- [DIRECTIONS FOR THIS TASK]: Copy the lines verbatim, starting at the line containing "What is the maximum value shown in the chart?" and ending at the line containing "Superintendent", both included.

START ENTRIES SHOWN

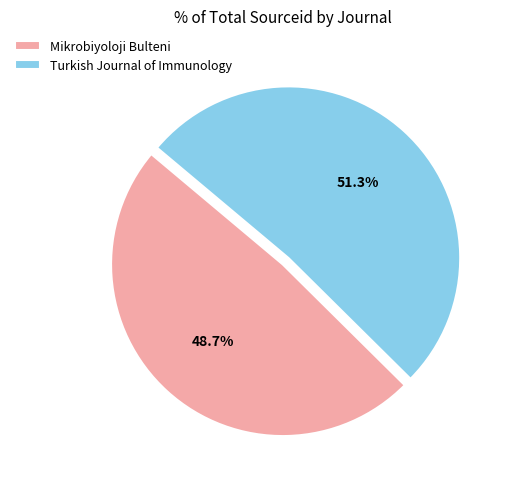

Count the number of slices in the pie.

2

END ENTRIES SHOWN
START ENTRIES SHOWN

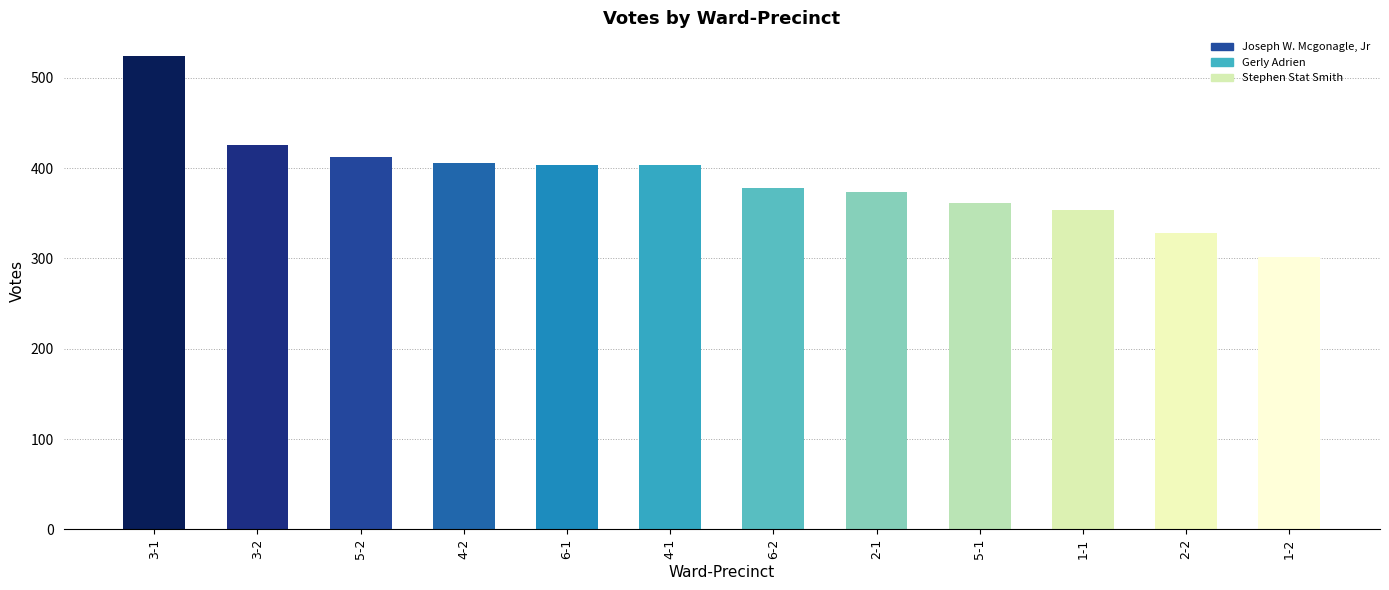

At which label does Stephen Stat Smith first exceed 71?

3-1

END ENTRIES SHOWN
START ENTRIES SHOWN

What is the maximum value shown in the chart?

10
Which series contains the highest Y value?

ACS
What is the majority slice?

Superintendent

END ENTRIES SHOWN

- [SOLUTION FOR THIS TASK]:
What is the maximum value shown in the chart?

10
Which series contains the highest Y value?

ACS
What is the majority slice?

Superintendent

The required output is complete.